According to lead researcher, Professor Iris Sommer (Psychiatry Department, University Medical Centre, Utrecht, Netherlands): "The picture on anti-inflammatory agents in schizophrenia has been mixed, but this analysis pulls together the data from 26 double-blind randomised controlled trials, and provides significant evidence that some (but not all) anti-inflammatory agents can improve symptoms of patients with schizophrenia. In particular, aspirin, estrogens (in women) and the common antioxidant N-acetylcysteine (fluimicil) show promising results. Other anti-inflammatory agents, including celecoxib, minocycline, davunetide, and fatty acids showed no significant effect." . . .

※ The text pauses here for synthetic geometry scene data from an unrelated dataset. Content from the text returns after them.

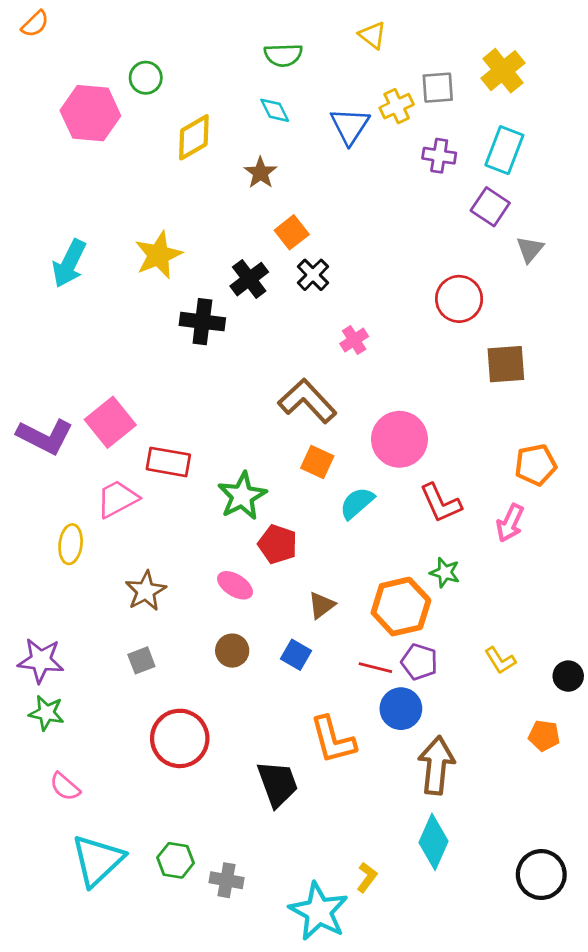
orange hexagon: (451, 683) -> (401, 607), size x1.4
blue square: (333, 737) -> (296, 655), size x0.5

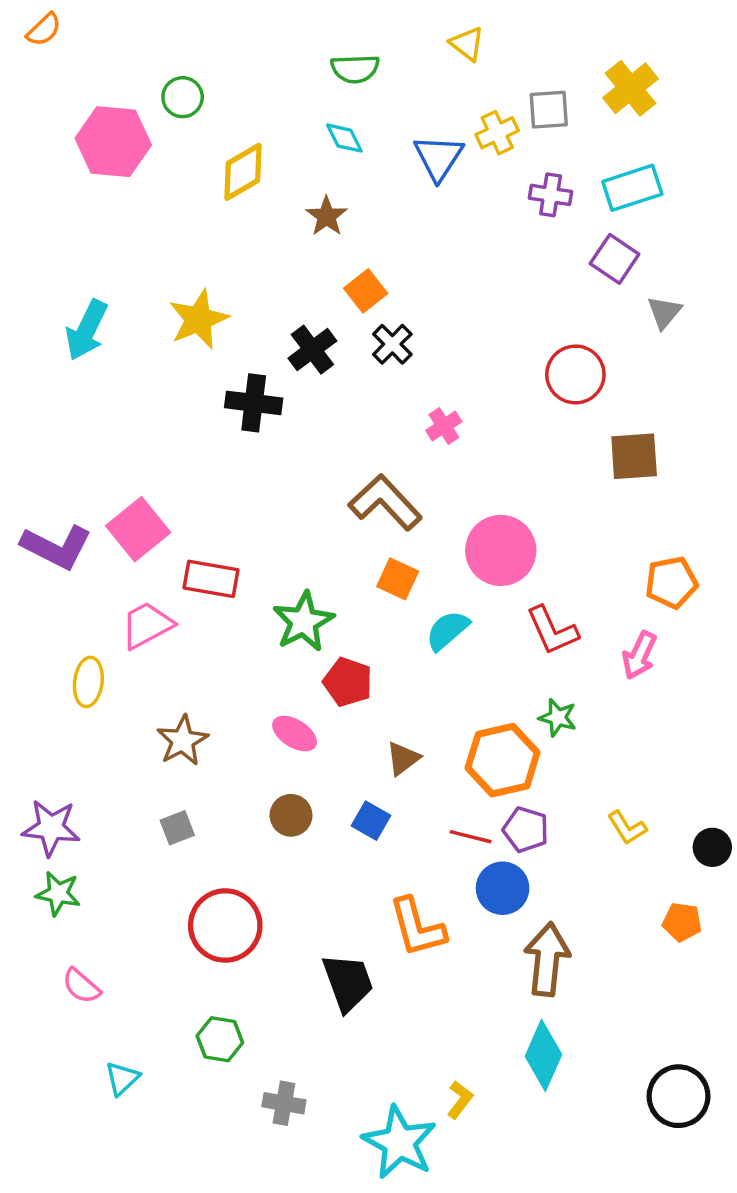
cyan rectangle: (504, 150) -> (632, 188), turned 51
cyan triangle: (97, 860) -> (122, 1078), size x0.5
green hexagon: (175, 860) -> (220, 1039), moved

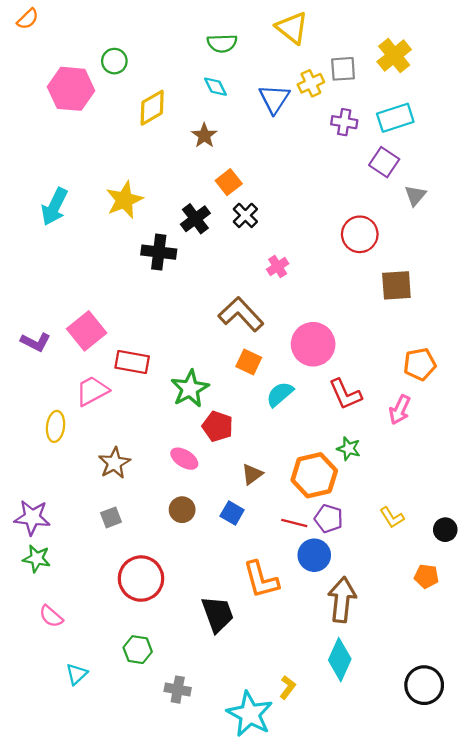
yellow triangle: (467, 44) -> (292, 28), size x1.5
purple L-shape: (56, 547) -> (36, 342), size x0.7

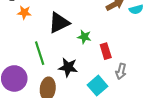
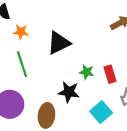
green star: (84, 37) -> (87, 72), moved
green line: (40, 53) -> (22, 64), moved

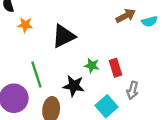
green line: (22, 64) -> (36, 75), moved

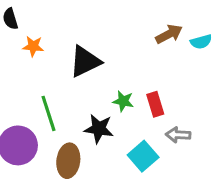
gray arrow: (132, 90) -> (178, 135), turned 78

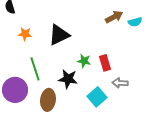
orange star: (33, 46) -> (25, 34), moved

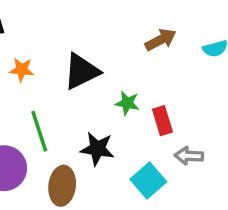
brown arrow: (114, 17) -> (161, 40), moved
green star: (84, 61) -> (127, 103), moved

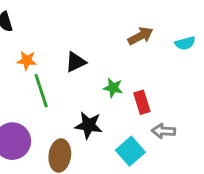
black triangle: (81, 71) -> (76, 62), size x0.7
green line: (39, 131) -> (41, 91), moved

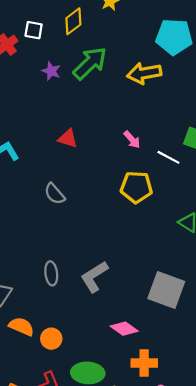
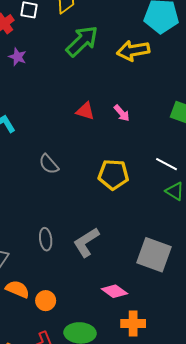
purple star: (51, 71) -> (17, 57), moved
red triangle: (68, 138) -> (85, 111), moved
white line: (168, 157) -> (166, 164), moved
yellow pentagon: (136, 187) -> (113, 175), moved

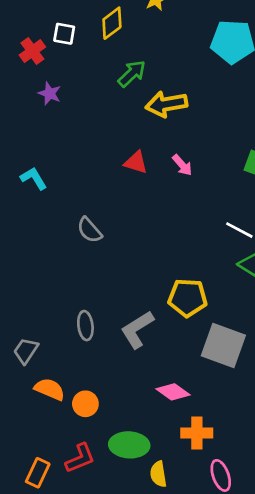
green arrow: (82, 41) -> (132, 74), size x0.7
yellow arrow: (133, 51) -> (166, 104), moved
yellow pentagon: (113, 175) -> (188, 298), moved

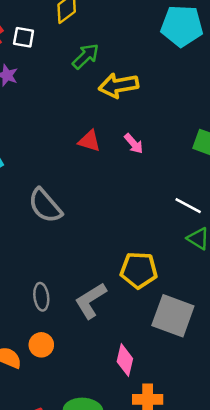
white square: (64, 34) -> (24, 37), moved
gray semicircle: (89, 230) -> (45, 206), size x1.4
pink diamond: (173, 392) -> (125, 360), turned 68
orange circle: (85, 404) -> (41, 345), moved

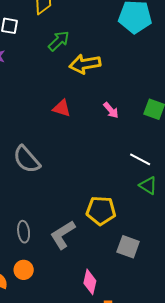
pink arrow: (134, 144) -> (111, 110), moved
gray square: (173, 316) -> (128, 247), size x0.7

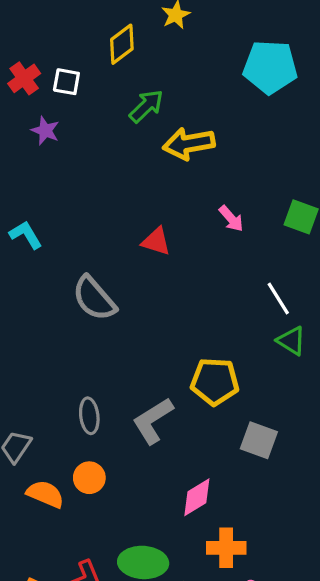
red triangle: (62, 108) -> (156, 241), moved
white line: (140, 159) -> (278, 298), turned 30
pink diamond: (90, 282) -> (197, 497), turned 45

Click on this link to continue reading the article. http://www.sciencedaily.com/releases/2014/10/141020090144.htm
 
Last edited:

Snow Leopard

Hibernating
Messages
5,902
Location
South Australia
So basically, they've shown that a class of painkiller has modest effect on pain in Fibromyalgia patients?

While it is not the most exciting treatment in the world, it is certainly better than nothing.